- [What is required] In the Stevie Roseman biography below, which 1981 live Journey release features his keyboards on "The Party's Over (Hopelessly In Love)"?

- [Source passage]
- Instrument: Keyboards
- Years active: 1966–present
- Formerly of: Journey

= Stevie "Keys" Roseman =

Stevie "Keys" Roseman (born Steve Roseman; January 29, 1951) is a keyboardist and performer born in Oakland, California. He has worked as a session and live musician since the late 1960s, most notably with the rock band Journey.

In between the departure of original keyboardist Gregg Rolie from Santana and the arrival of Jonathan Cain from The Babys he was invited to play keyboards on the track "The Party's Over (Hopelessly In Love)" on the 1981 live Journey release Captured.
This same track appears on the package set Time³ and the 2001 compilation The Essential Journey.

- [Given records]

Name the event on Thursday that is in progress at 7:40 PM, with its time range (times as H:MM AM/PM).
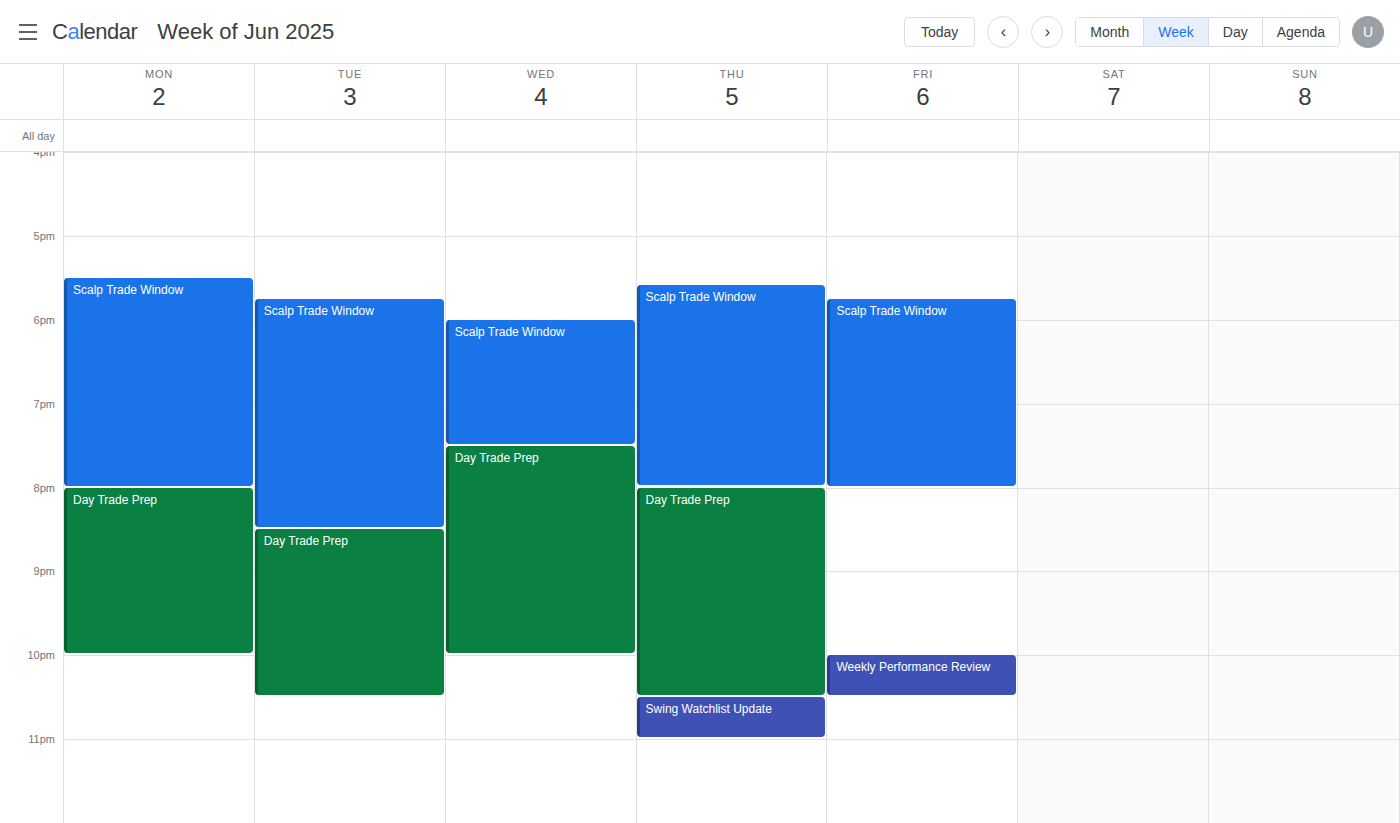
"Scalp Trade Window", 5:35 PM to 8:00 PM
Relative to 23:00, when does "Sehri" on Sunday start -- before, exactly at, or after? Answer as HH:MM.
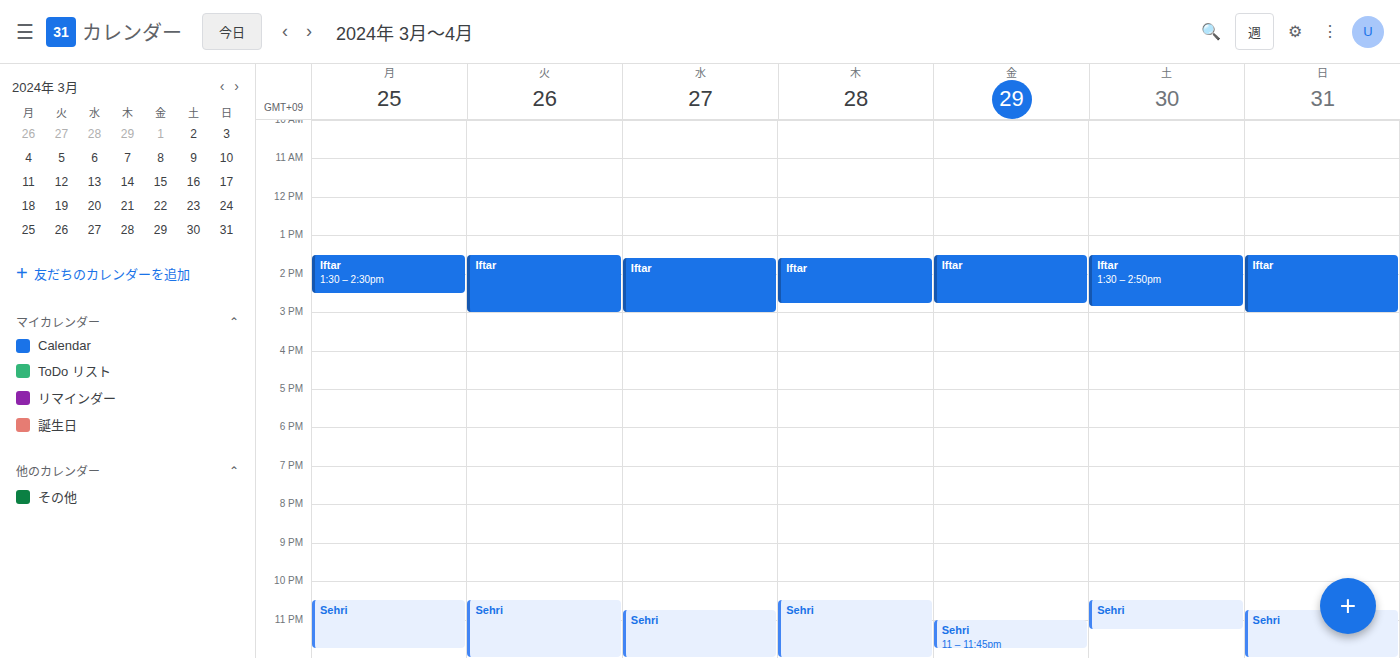
22:45 -- before 23:00, 15 minutes above the 23:00 line.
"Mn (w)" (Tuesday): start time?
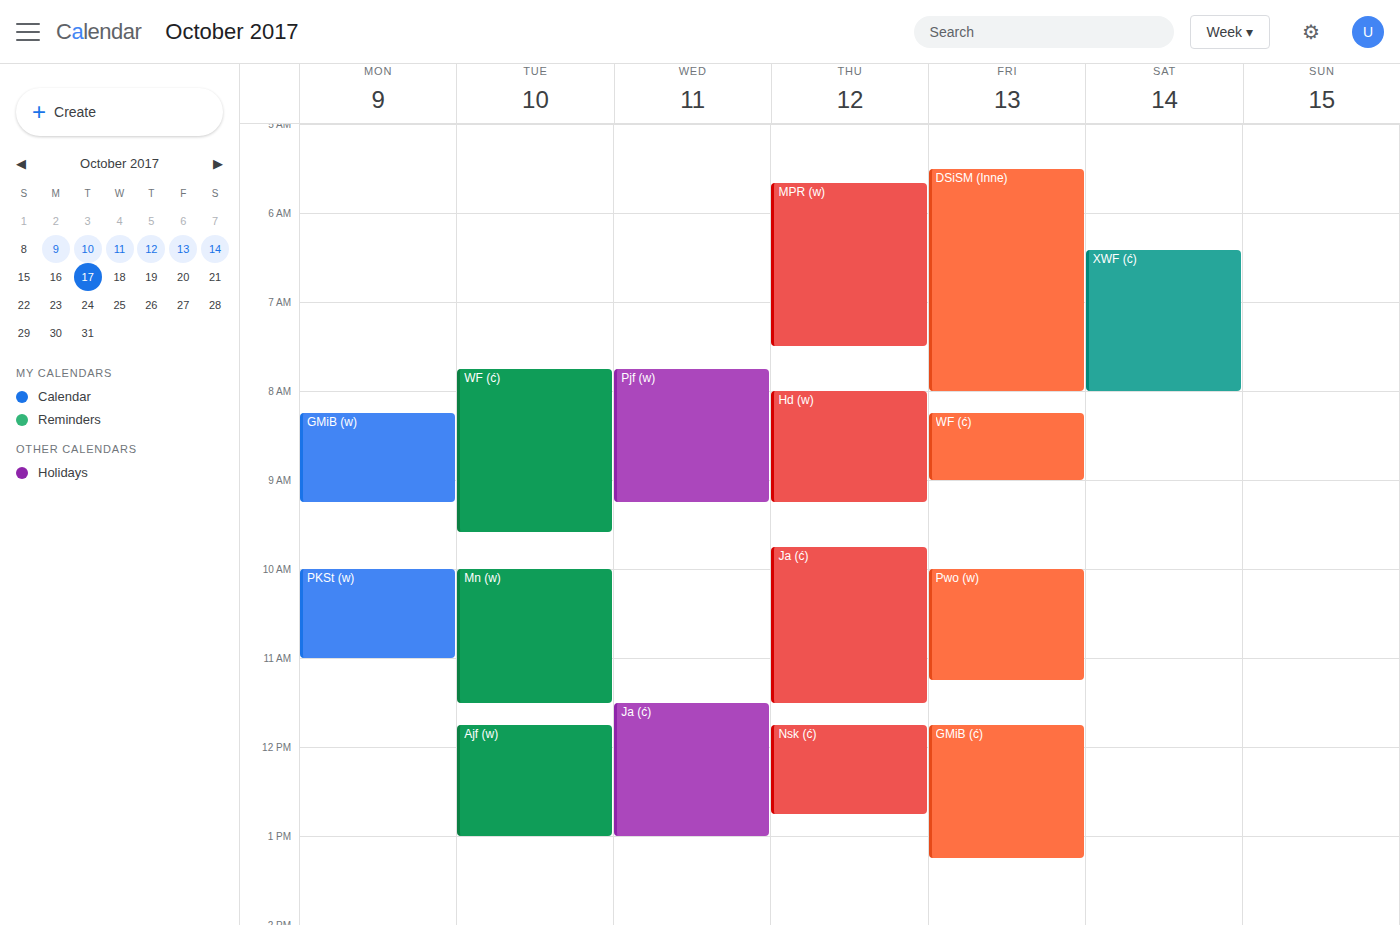
10:00 AM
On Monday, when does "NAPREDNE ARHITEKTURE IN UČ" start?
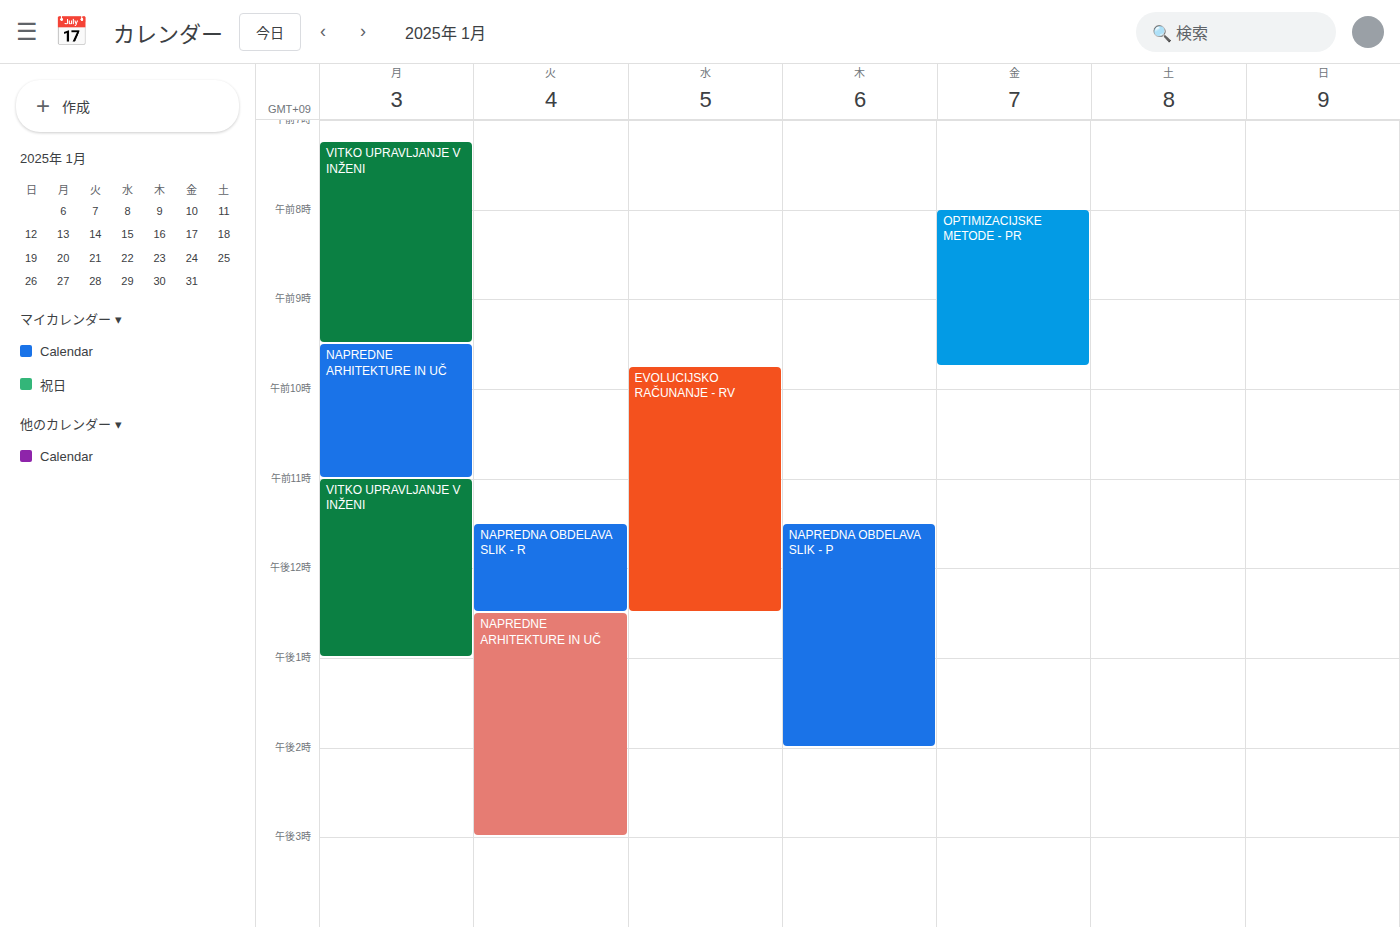
9:30 AM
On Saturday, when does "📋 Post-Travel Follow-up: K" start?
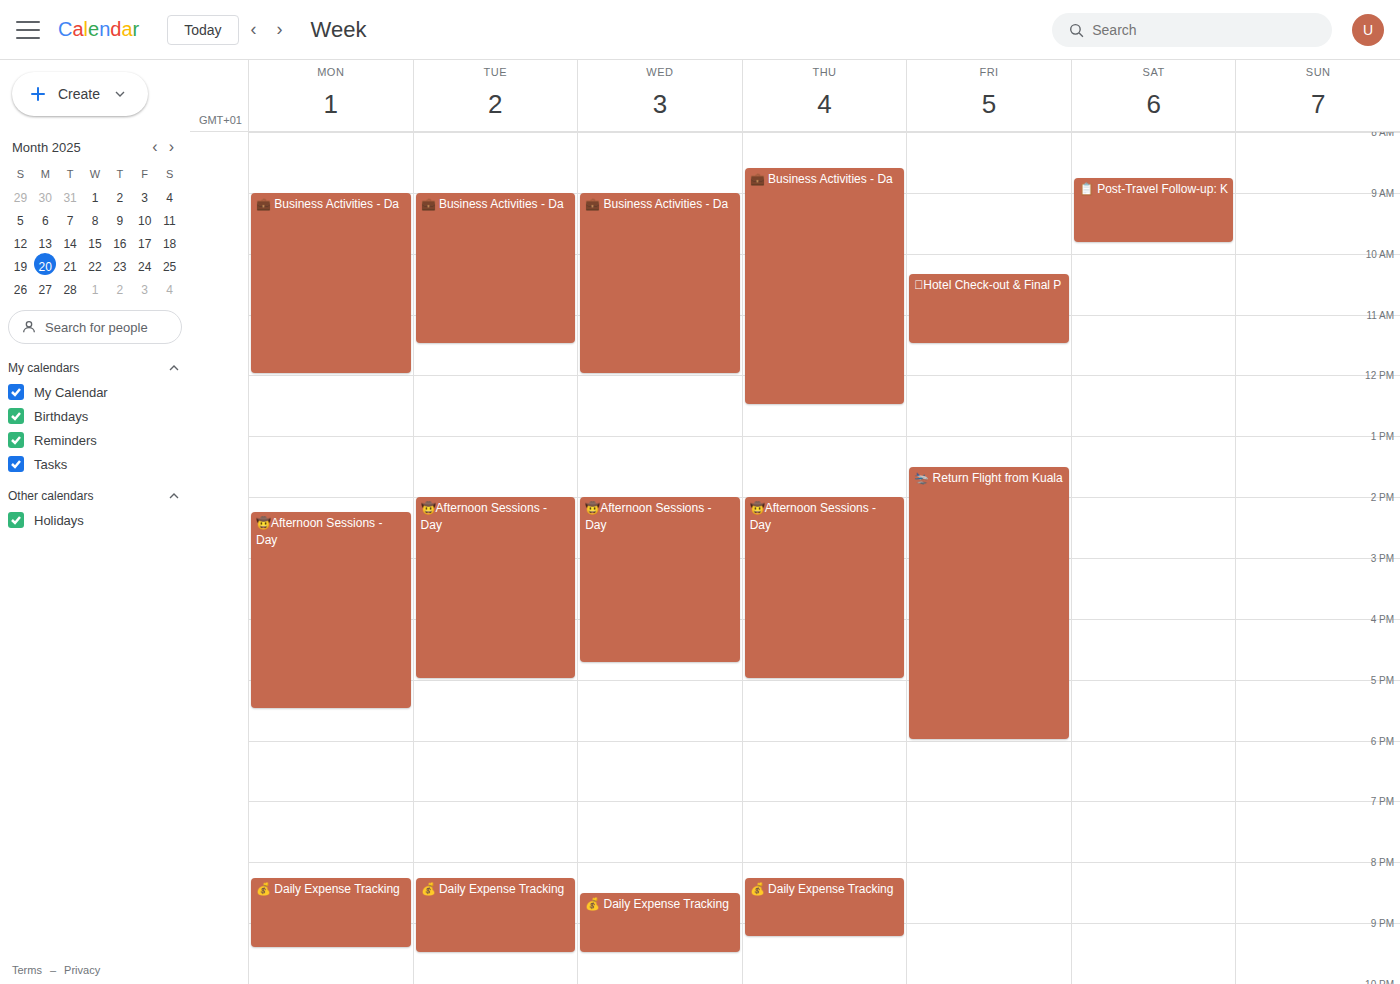
8:45 AM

- [Output of the exercise] Captured